▶ _EXERCISE DETAILS_
Copy out every record that follows, word for word.

● ● ● ● ●

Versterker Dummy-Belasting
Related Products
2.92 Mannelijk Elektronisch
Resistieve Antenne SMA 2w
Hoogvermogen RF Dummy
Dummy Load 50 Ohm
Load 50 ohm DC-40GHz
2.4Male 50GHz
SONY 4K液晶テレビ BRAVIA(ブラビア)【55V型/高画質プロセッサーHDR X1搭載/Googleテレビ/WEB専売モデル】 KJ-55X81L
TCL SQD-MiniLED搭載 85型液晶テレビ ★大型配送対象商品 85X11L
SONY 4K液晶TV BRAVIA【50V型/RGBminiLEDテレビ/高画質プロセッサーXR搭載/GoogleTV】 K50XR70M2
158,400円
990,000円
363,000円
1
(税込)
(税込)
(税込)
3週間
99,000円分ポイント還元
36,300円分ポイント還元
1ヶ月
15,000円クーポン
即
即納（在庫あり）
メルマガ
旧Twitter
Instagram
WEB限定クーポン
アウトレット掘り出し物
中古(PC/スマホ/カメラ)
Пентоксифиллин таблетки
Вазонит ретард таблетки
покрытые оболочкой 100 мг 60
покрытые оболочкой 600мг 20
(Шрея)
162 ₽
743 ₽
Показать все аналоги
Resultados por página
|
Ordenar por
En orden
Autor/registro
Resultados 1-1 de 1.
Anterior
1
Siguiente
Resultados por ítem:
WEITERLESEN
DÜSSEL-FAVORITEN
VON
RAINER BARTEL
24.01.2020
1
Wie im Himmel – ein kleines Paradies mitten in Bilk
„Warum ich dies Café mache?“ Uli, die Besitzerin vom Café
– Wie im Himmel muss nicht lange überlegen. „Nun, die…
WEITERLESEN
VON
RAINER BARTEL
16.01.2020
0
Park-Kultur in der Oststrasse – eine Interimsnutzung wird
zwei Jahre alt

● ● ● ● ●

▶ _EXPECTED ANSWER_
Versterker Dummy-Belasting
Related Products
2.92 Mannelijk Elektronisch
Resistieve Antenne SMA 2w
Hoogvermogen RF Dummy
Dummy Load 50 Ohm
Load 50 ohm DC-40GHz
2.4Male 50GHz
SONY 4K液晶テレビ BRAVIA(ブラビア)【55V型/高画質プロセッサーHDR X1搭載/Googleテレビ/WEB専売モデル】 KJ-55X81L
TCL SQD-MiniLED搭載 85型液晶テレビ ★大型配送対象商品 85X11L
SONY 4K液晶TV BRAVIA【50V型/RGBminiLEDテレビ/高画質プロセッサーXR搭載/GoogleTV】 K50XR70M2
158,400円
990,000円
363,000円
1
(税込)
(税込)
(税込)
3週間
99,000円分ポイント還元
36,300円分ポイント還元
1ヶ月
15,000円クーポン
即
即納（在庫あり）
メルマガ
旧Twitter
Instagram
WEB限定クーポン
アウトレット掘り出し物
中古(PC/スマホ/カメラ)
Пентоксифиллин таблетки
Вазонит ретард таблетки
покрытые оболочкой 100 мг 60
покрытые оболочкой 600мг 20
(Шрея)
162 ₽
743 ₽
Показать все аналоги
Resultados por página
|
Ordenar por
En orden
Autor/registro
Resultados 1-1 de 1.
Anterior
1
Siguiente
Resultados por ítem:
WEITERLESEN
DÜSSEL-FAVORITEN
VON
RAINER BARTEL
24.01.2020
1
Wie im Himmel – ein kleines Paradies mitten in Bilk
„Warum ich dies Café mache?“ Uli, die Besitzerin vom Café
– Wie im Himmel muss nicht lange überlegen. „Nun, die…
WEITERLESEN
VON
RAINER BARTEL
16.01.2020
0
Park-Kultur in der Oststrasse – eine Interimsnutzung wird
zwei Jahre alt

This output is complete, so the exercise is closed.